Leetcode 704: Binary Search

A foundational $O(\log n)$ search algorithm for sorted arrays.

The original problem is here.

Intuition

Linear Search: iterate using for loop. Takes $O(n)$ time. Does not exploit the sorted property of the array.
However, if the array is sorted, we can drastically improve the search time to $O(\log n)$ using Binary Search.
Binary search operates similarly to how we look up a word in a physical dictionary: we split the dictionary in half, check if our word comes before or after the halfway mark, and then discard the irrelevant half.
Binary search can be viewed as inward-traversal two-pointer approach (while loop) and dynmaic programming (recursion).

Two-Pointer Approach

Algorithm

Binary search is effectively an inward-traversal two-pointer technique!
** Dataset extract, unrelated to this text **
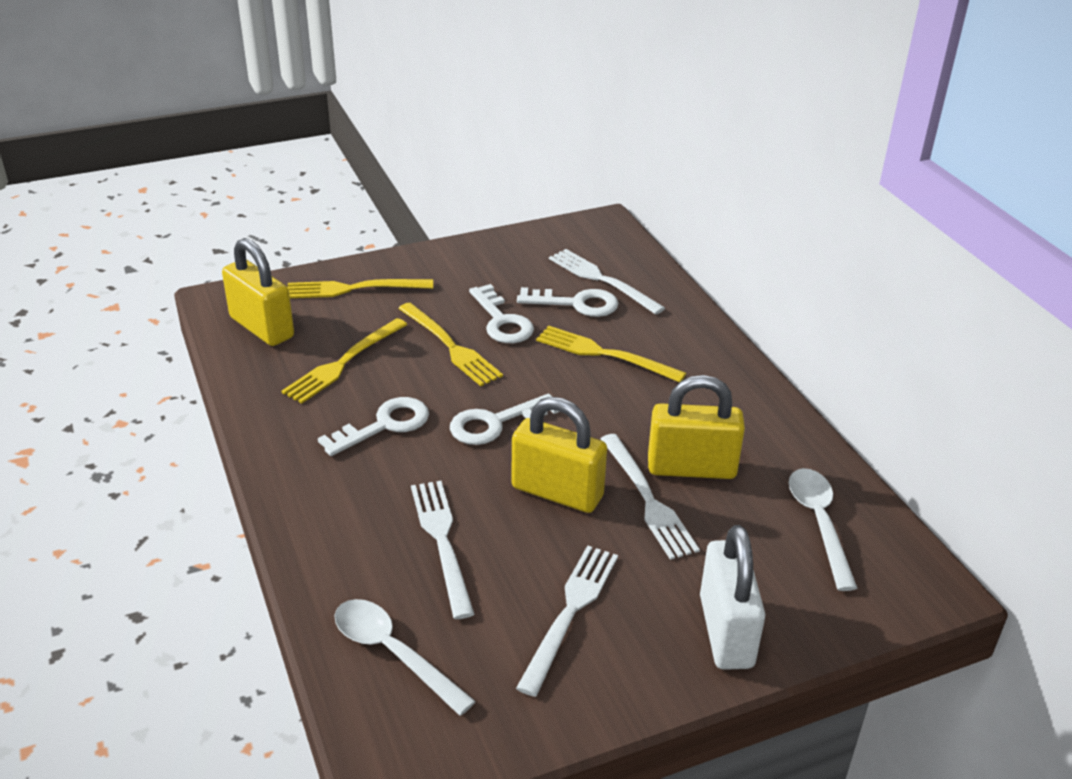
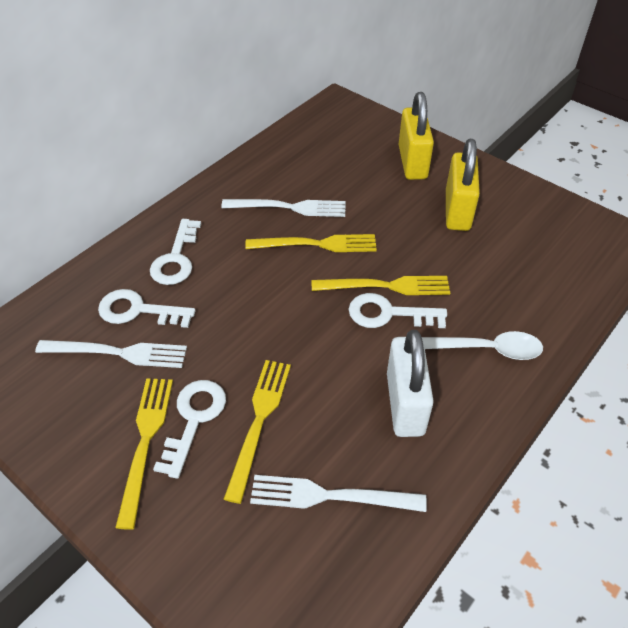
white fork: 4 -> 3
white spoon: 2 -> 1
yellow padlock: 3 -> 2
We use one pointer (left) to track the start of our active search space.
We use another pointer (right) to track the end of our active search space.
At each step, we calculate the mid pointer.
We then compare the target value with the value at nums[mid]:
- If the target is equal to the mid value, we found it!
- If the target is strictly greater than the mid value, it must exist in the right half of the remaining array. We update left = mid + 1.
- If the target is strictly less than the mid value, it must exist in the left half of the remaining array. We update right = mid - 1.

Termination

The loop stops either when we find the target element, OR when the left pointer crosses the right pointer (left > right).
More on the second condition: it is easy to see that the final iteration has always one element (think of four, three, two elements cases as previous iteration). Whether the target is greater or smaller than the mid value, the next situation is left>right.
If left > right, it means our search space has collapsed completely and the target element is absolutely not in the array. We return -1.

My solution

class Solution:
    def search(self, nums: List[int], target: int) -> int:
        left = 0
        right = len(nums) - 1
        
        while left <= right:
            mid = (left + right) // 2
            
            if nums[mid] == target:
                return mid
            elif nums[mid] < target:
                left = mid + 1
            else:
                right = mid - 1
                
        # Target not found
        return -1

Complexity Analysis

Space Complexity: $O(1)$. We only maintain a few integer variables (left, right, and mid) which require constant memory.
Time Complexity: $O(\log n)$. At each iteration of the while loop, we halve the size of the search array. Consequently, the maximum number of times the loop can run is proportional to the base-2 logarithm of $n$.